Top of Extracted data

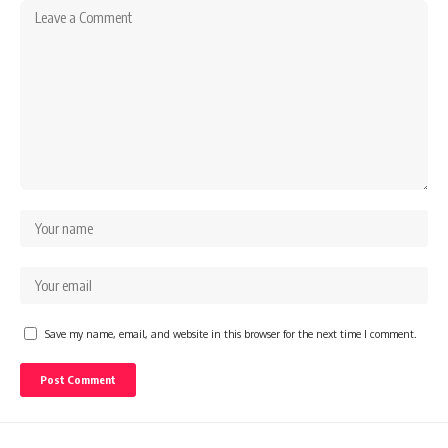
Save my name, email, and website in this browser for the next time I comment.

Bottom of Extracted data
Top of Extracted data

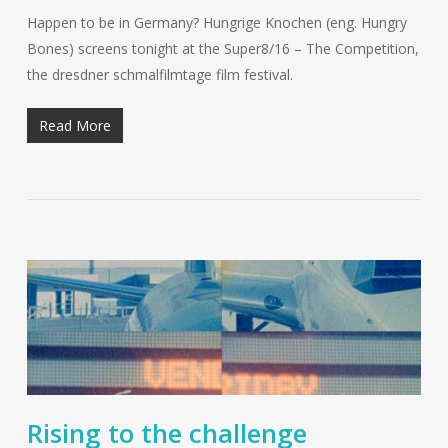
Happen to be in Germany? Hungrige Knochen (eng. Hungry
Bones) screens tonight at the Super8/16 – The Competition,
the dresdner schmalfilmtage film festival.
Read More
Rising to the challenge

Bottom of Extracted data

* Description of the task
Beginning with the line above that contains "Happen to be", copy each line exactly up to and including the line that contains "Rising to the challenge", and go no further.

* Reply to the exercise
Happen to be in Germany? Hungrige Knochen (eng. Hungry
Bones) screens tonight at the Super8/16 – The Competition,
the dresdner schmalfilmtage film festival.
Read More
Rising to the challenge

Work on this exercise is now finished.